## Provided passage
□ □ □ □ □ □ □

Sunday, Apr 26, 2009

CHENNAI: With a huge rural population and a relatively low PC and Internet density, India was only partly affected by the so-called “Internet revolution.” But when the next — the “mobile Internet revolution” — comes round, India might be in the forefront due to the very high penetration of mobile telephony.

The Telecom Regulatory Authority of India (TRAI) recently pegged the total number of wireless subscribers in the country (as of end March 2009) at 391.76 million. With a significant proportion of these subscribers using “data-enabled” handsets according to the TRAI data for the previous quarter (101.1 million handsets), the country may be poised to take a big step forward on the mobile Internet front.

However, content is a major problem, says S. Prashant, Director, Akmin Technologies. “There are enough handsets and many good plans by telecom providers. But the content in the form of websites for different needs is sorely lacking.”

□ □ □ □ □ □ □

## Data section
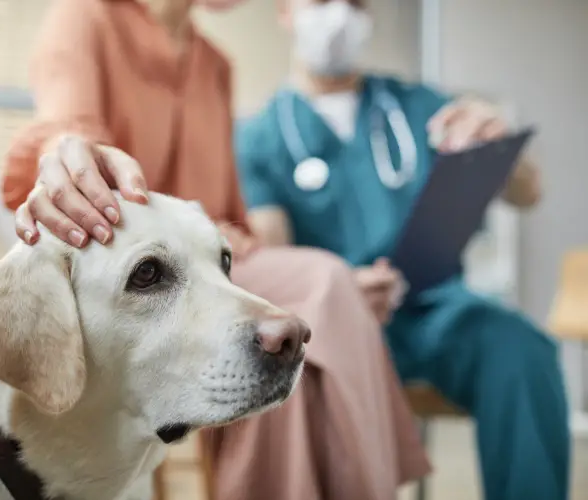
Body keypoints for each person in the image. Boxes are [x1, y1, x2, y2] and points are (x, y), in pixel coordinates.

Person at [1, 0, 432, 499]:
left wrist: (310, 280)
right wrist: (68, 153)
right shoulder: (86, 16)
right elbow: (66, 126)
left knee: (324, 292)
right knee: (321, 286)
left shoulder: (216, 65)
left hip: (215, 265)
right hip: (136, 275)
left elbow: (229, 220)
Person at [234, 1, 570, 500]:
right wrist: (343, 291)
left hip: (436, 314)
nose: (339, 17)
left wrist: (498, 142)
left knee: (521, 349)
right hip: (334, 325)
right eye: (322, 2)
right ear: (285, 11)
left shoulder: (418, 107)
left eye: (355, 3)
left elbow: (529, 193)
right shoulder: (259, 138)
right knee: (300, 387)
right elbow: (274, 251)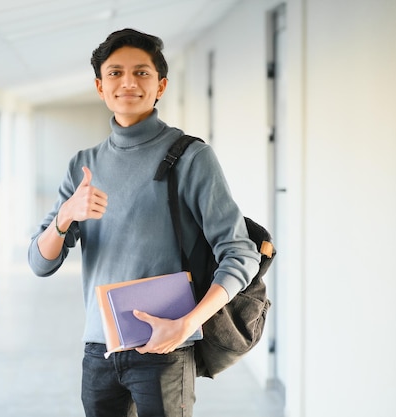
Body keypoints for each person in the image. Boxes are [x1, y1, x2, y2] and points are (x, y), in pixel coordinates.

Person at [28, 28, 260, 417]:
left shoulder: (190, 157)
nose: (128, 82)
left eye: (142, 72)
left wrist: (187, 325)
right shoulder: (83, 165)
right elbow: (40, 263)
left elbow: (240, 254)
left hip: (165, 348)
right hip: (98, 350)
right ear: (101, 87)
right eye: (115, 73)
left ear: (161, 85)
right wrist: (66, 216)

□ □ □ □ □ □ □

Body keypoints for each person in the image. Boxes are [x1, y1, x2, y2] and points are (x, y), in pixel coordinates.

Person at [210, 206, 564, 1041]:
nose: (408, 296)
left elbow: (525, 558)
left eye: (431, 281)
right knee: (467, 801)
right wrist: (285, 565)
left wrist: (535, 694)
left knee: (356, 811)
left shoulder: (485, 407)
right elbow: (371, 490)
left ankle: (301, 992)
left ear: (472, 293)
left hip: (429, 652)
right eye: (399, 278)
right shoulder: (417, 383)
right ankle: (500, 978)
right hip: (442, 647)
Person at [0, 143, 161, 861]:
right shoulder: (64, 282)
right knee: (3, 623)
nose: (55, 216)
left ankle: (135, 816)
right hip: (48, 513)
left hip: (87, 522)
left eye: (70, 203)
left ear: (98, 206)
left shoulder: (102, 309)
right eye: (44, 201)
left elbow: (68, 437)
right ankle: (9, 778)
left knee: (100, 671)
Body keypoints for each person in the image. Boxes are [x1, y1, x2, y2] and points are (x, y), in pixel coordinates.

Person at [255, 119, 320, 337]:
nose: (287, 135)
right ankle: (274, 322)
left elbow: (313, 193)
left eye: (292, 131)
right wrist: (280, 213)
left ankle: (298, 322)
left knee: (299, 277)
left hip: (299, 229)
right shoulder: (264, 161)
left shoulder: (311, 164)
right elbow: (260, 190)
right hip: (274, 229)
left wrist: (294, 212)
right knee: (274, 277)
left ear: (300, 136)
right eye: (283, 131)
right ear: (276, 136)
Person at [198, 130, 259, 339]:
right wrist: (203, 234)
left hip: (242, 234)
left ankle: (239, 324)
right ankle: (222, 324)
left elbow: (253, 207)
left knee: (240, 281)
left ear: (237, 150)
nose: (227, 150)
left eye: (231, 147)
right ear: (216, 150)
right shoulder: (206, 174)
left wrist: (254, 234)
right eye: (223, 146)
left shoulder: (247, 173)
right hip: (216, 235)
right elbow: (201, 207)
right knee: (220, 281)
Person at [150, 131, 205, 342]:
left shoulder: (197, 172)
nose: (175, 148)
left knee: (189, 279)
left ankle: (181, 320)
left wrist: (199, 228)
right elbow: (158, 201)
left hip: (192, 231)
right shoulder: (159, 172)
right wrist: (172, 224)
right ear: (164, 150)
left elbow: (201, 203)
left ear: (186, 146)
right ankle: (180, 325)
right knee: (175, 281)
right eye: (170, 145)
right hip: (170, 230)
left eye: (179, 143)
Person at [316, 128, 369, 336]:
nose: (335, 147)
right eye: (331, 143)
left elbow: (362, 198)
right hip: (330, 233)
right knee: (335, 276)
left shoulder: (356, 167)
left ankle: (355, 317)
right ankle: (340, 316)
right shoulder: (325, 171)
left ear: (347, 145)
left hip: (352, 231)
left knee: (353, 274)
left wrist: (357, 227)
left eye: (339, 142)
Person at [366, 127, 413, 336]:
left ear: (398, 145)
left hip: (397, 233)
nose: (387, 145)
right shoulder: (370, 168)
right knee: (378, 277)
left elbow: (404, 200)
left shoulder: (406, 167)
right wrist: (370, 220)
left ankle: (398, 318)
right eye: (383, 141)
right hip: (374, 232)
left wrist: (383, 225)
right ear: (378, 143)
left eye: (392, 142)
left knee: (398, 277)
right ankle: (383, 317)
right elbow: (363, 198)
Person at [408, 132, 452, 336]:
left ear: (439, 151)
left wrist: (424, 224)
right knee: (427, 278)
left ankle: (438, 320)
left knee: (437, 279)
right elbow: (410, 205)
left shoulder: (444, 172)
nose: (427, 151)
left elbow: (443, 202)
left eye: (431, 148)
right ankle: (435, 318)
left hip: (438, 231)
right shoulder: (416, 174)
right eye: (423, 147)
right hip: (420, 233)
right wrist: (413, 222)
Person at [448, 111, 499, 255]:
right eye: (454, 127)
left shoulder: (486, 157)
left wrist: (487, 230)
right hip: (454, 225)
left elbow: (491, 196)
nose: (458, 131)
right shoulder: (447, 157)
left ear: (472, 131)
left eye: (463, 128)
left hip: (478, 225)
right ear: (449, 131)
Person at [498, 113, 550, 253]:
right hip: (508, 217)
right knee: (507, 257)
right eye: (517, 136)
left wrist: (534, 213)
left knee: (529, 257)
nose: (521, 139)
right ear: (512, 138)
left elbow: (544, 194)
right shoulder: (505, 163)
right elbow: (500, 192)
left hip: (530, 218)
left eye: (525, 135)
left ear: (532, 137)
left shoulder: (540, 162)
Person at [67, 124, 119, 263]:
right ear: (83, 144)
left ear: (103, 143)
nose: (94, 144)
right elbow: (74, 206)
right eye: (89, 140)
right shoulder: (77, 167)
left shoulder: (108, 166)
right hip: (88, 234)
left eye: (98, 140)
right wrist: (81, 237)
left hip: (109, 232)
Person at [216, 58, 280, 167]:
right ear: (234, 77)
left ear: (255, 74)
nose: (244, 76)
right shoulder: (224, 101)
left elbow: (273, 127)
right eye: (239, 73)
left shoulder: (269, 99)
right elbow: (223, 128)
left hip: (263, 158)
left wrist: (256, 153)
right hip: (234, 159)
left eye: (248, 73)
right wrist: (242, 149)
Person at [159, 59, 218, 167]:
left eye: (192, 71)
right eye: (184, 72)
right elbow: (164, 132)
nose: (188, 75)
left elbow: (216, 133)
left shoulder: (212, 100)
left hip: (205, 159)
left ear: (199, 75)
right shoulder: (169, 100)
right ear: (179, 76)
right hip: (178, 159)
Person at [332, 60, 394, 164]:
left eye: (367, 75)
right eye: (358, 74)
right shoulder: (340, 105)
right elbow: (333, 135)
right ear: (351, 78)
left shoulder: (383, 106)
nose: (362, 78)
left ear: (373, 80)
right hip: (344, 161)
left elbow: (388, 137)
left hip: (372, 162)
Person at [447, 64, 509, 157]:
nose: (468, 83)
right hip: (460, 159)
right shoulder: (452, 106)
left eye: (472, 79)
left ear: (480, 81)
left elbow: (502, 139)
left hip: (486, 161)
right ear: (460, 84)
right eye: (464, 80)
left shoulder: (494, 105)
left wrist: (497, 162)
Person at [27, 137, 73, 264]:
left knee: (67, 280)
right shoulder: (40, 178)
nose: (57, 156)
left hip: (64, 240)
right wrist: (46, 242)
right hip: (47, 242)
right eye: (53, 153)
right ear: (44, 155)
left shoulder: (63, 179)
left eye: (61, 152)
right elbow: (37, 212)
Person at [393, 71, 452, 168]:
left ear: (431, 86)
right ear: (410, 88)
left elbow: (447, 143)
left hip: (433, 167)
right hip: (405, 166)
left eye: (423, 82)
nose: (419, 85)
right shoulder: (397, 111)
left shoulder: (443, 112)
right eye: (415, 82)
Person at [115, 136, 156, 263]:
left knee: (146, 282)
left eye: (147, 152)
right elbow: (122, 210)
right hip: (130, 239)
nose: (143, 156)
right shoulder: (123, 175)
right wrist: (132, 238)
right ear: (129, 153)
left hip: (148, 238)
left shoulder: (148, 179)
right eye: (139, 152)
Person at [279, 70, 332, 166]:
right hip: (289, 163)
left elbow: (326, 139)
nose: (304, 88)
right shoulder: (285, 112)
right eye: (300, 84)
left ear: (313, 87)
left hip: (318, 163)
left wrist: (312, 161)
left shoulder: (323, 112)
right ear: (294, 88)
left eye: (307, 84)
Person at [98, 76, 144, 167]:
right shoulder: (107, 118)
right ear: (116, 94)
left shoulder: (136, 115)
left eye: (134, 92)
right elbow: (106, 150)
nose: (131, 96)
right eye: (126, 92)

□ □ □ □ □ □ □

## Using the information
1. According to the passage on mobile Internet in India, why might India be at the forefront of the "mobile Internet revolution"? Answer in one to three sentences.
2. Name every person, organization, and place mentioned in the passage on mobile Internet in India.

## Answer set
1. India might be at the forefront because of its very high penetration of mobile telephony. TRAI put wireless subscribers at 391.76 million as of end March 2009, and a significant proportion of them use data-enabled handsets.

2.
- Chennai
- India
- Telecom Regulatory Authority of India (TRAI)
- S. Prashant
- Akmin Technologies